** Opening Input block **

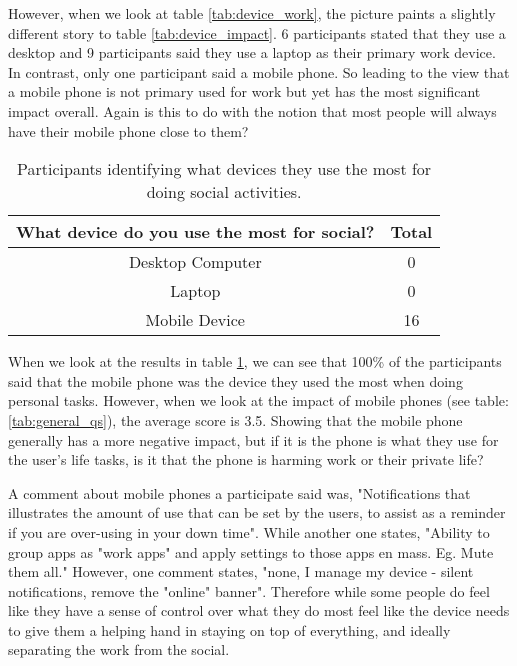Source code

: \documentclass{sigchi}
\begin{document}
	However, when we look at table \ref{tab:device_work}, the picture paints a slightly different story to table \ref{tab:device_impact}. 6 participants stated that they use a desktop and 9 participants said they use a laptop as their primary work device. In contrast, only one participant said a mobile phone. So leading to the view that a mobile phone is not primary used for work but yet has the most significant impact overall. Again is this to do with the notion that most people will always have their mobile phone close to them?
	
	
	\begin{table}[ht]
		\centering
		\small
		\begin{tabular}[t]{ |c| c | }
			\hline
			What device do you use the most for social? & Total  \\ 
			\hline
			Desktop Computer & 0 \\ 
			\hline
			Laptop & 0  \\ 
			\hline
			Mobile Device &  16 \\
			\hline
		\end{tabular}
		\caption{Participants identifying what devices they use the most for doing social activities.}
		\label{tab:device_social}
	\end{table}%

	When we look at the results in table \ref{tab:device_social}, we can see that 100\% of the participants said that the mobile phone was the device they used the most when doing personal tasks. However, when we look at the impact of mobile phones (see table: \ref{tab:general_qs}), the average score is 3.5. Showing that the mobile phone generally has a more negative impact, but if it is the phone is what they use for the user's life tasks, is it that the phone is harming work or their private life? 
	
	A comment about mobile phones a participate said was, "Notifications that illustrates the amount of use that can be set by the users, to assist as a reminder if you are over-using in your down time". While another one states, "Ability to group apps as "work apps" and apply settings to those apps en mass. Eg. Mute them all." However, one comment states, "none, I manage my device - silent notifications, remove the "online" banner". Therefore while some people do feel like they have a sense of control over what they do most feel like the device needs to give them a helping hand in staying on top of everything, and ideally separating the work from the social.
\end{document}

** Closing Input block **
** Opening Input block **

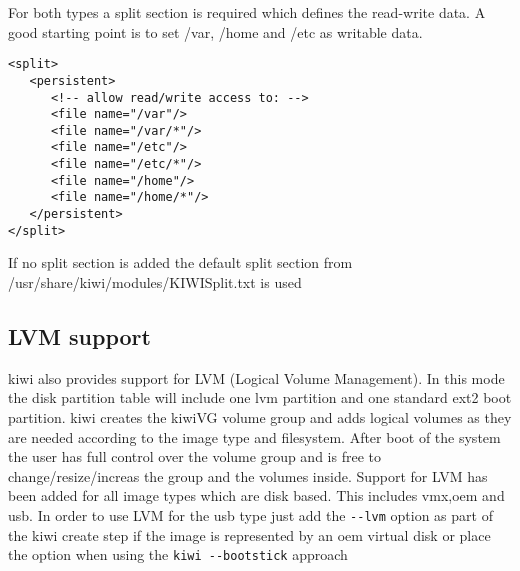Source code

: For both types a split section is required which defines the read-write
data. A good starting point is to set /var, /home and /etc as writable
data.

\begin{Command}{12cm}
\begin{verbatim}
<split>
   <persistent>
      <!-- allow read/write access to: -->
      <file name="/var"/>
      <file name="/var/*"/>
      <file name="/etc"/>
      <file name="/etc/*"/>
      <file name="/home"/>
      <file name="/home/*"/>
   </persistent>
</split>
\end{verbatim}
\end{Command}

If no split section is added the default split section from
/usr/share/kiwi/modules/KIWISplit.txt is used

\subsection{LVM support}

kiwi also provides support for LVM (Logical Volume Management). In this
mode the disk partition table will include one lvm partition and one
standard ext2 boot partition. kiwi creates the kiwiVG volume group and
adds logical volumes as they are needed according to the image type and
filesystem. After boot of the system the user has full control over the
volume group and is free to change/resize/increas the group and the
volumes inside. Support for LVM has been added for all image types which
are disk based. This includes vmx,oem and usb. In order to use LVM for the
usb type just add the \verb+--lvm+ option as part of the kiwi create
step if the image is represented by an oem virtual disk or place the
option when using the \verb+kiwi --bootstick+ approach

** Closing Input block **

_Exercise objective_. The reply must be a number and nothing more: the count of lines above that contain the word "kiwi".

_Finished task_. 5